Capital formation priorities: wealth, institutional, and insurance channels

Kelly discussed Apollo’s inflows—$42 billion in the fourth quarter and $228 billion for the year—and said the firm expects capital raising to be higher, including continued growth in the wealth channel. He said Apollo has 12 wealth products, seven of which are above $1 billion, and described ongoing investments in teams, product structuring, and regulatory “wrappers” across geographies. Wealth raised $18 billion in 2025, and he said Apollo expects that to be higher in 2026.

He also said institutional capital raising is expected to be “meaningfully higher” than 2025, supported by the launch of the firm’s next private equity flagship, Fund 11. Kelly added that, by dollar value, credit strategies—including asset-backed, direct lending, and investment-grade credit—are expected to drive fundraising, alongside infrastructure and “equity-adjacent” businesses.

On third-party insurance, Kelly said Apollo participates through managed accounts and by syndicating mostly investment-grade flow to insurers, including firms that could be viewed as competitors to Athene. He said the underwriting framework is reinforced by Apollo’s willingness to hold similar risk through Athene, creating a benchmark for third-party clients. Kelly said he expects third-party insurance growth to continue in 2026.

Private credit, origination platforms, and operational initiatives

Kelly drew a distinction between private credit defined as below investment-grade—often associated with non-traded BDCs in the wealth channel—and Apollo’s focus on investment-grade private credit. He said demand for investment-grade private credit “continues to increase,” supported by Apollo’s origination engine.

Kelly cited Apollo’s disclosed origination spreads, stating that in the most recent quarter the firm originated investment-grade credit at 290 basis points over Treasuries, which he compared to the BBB index as roughly a 200 basis point pickup. He also described a larger pickup in non-investment-grade origination relative to comparable public high-yield indices.

Discussing Apollo’s origination platforms—described by Brown as 16 platforms and nearly 4,000 employees—Kelly highlighted Atlas as the largest originator by volume, historically concentrated in the U.S. He said Atlas has the potential to expand internationally and suggested it could grow from a $40–$50 billion annual business toward $100 billion over time. Kelly also referenced other platforms including MidCap and Redding Ridge.

On margins, Kelly said Apollo focuses more on FRE dollar growth than FRE margin as a primary management metric, citing continued investments needed to scale distribution and operations. He said that excluding Bridge, Apollo’s margin was up 50 basis points, while including Bridge it was flat, and he guided to roughly 100 basis points of margin expansion in 2026 inclusive of Bridge.

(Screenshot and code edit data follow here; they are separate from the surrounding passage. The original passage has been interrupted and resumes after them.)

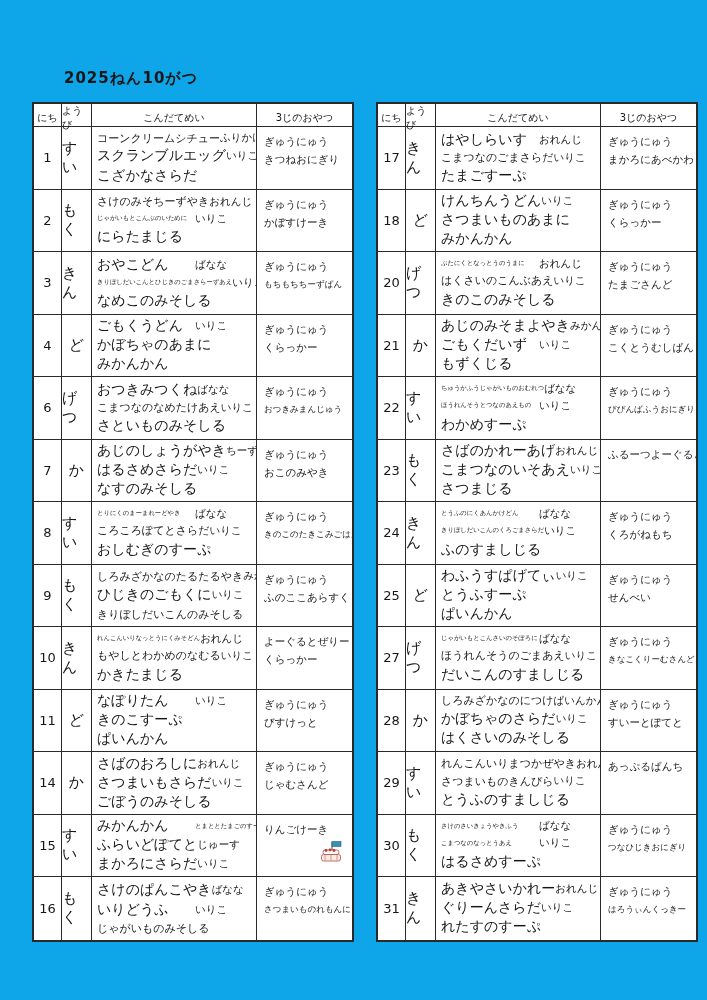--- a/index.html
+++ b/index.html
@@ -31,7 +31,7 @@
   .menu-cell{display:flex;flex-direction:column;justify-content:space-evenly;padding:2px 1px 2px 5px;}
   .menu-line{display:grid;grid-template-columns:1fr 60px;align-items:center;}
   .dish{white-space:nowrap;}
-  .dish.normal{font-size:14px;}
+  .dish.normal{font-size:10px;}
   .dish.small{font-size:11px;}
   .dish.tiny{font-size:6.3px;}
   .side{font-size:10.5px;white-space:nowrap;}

Kelly also discussed AI initiatives, saying Apollo is evaluating both how AI could disrupt portfolio companies and how it can improve internal efficiency. He said Apollo runs “an AI stress” as part of risk management, and described widespread adoption of AI tools internally, noting that 95% of the company is using apps every day. He emphasized that extracting cost efficiencies depends on organizing and owning end-to-end processes rather than relying solely on point solutions.

About Apollo Global Management NYSE: APO

Apollo Global Management, Inc NYSE: APO is a global alternative investment manager that specializes in private equity, credit and real assets. The firm originates, invests in and manages a broad set of strategies across distressed and opportunistic credit, direct lending, structured credit, buyouts and real estate. Apollo provides investment management and advisory services to institutional clients and individual investors through pooled funds, separate accounts and publicly listed investment vehicles.

Its private equity business pursues control and non-control investments across industries, often focusing on complex or distressed situations where operational improvement and capital solutions can create value.